Pas la peine, qui de ricaner, qui de se désespérer : la chance est extrêmement minime, je le sais. Et alors ? Dans l’isoloir, l’électeur est seul face à ses responsabilités. C’est à lui de voir. Pour moi, c’est tout vu.
Lors des législatives, la contrainte dégénérescente du vote utile se fait moins pressante. Les sondages ont moins de prise sur l’émotion populaire. On vote pour un de nos 577 représentants parlementaires. Chaque citoyen a tout loisir d’imposer ses volontés à son élu.
On notera que lors des différentes mandatures de la Ve République, c’est le parlement et non le président qui détermina in fine l’orientation gouvernementale (cf. les trois cas de cohabitation française en 1986, 1993 et 1997).


Des objectifs incontournables


Il n’y a pas trente-six manières de sortir notre pays du marasme. Juste répondre aux priorités les plus urgentes, s’attaquer franchement aux racines du mal. Là encore plusieurs objectifs me semblent devoir être remplies, incontournables.
1. Garantir un minimum vital décent à tous les citoyens travaillant ou non. Aujourd’hui, ce n’est pas l’augmentation du Smic qui est prépondérant pour une grande partie de nos concitoyens frappés par la précarité et le chômage, mais simplement la survie. Pour tous ceux-là, le Smic n’est plus un salaire minimum, mais presque un pauvre idéal à atteindre.
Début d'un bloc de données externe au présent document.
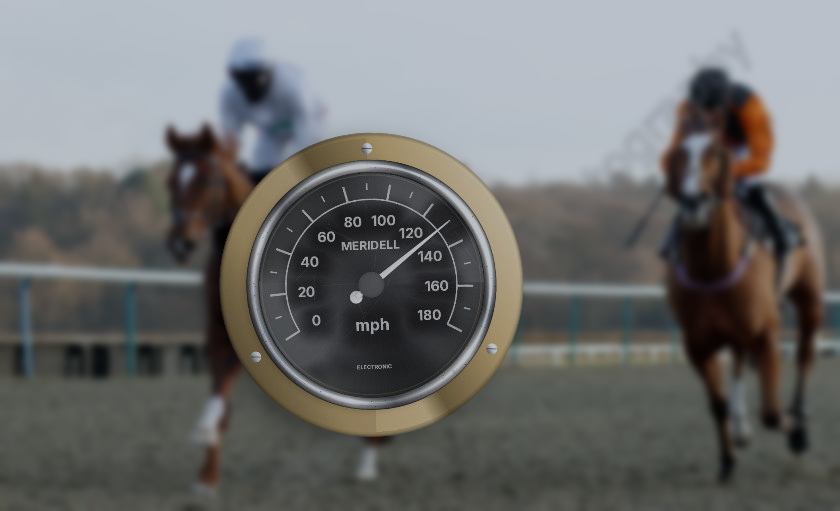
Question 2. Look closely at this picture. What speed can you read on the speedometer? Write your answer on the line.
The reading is 130 mph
2. Mettre sous tutelle le système financier, coupable de tous les déboires actuels. En même temps, réfléchir et anticiper le nouvel ordre monétaire sain qui tôt ou tard s’imposera au monde entier.

3. Geler immédiatement la dette du pays. La dette, devenue monstruosité incontrôlable et surtout irremboursable, s’en trouve de fait injustifiable. A cause d’elle, des pays tombent comme des mouches : Grèce, Irlande, Espagne, Portugal, Italie, mais aussi la glorieuse Amérique dont on vient apprendre qu’elle a dû s’endetter en douce de 7 700 milliards de dollars (la moitié de son PIB !) pour sauver ses banques, sans même passer par l’autorisation du Congrès. La dette n’est qu’une arme oppressive aux mains de la mafia financière. Désarmons celle-ci avant quelle ne nous tue.

4. Remettre l’économie réelle en ordre de marche et au service de tous. Non dans une perspective de croissance meurtrière ou de plein-emploi obsolète, mais dans le cadre d’une gestion écologique des ressources, du partage des vraies richesses et de la satisfaction des besoins de chaque citoyen. Où la production privée régulée et les services publics de base se complèteront dans l’intérêt général.

Rompre avec la fatalité du désastre


La prochaine mandature devra tendre vers ces objectifs vitaux, sauf à précipiter le pays dans un marasme général meurtrier.

Aujourd’hui, le Front de gauche me paraît le plus en mesure d’y influer, même s’il est encore trop encombré par les vieilles lunes d’antan : productivisme, mirage du plein-emploi retrouvé, chimère de la croissance comme seul moteur de l’économie…

La bataille de la présidentielle n’a pas été gagnée. Quel que soit le résultat au soir du 6 mai, même si l’un des candidats offre des manières plus rondes que l’autre, nous nous dirigerons tout droit vers le désastre économique, la dissolution sociale et pour finir le déshonneur politique.

Élire une chambre qui enregistrerait passivement le déclin n’a aucun sens. Les élections législatives offrent une chance infime mais réelle de rompre dans la dignité avec la fatalité du désastre.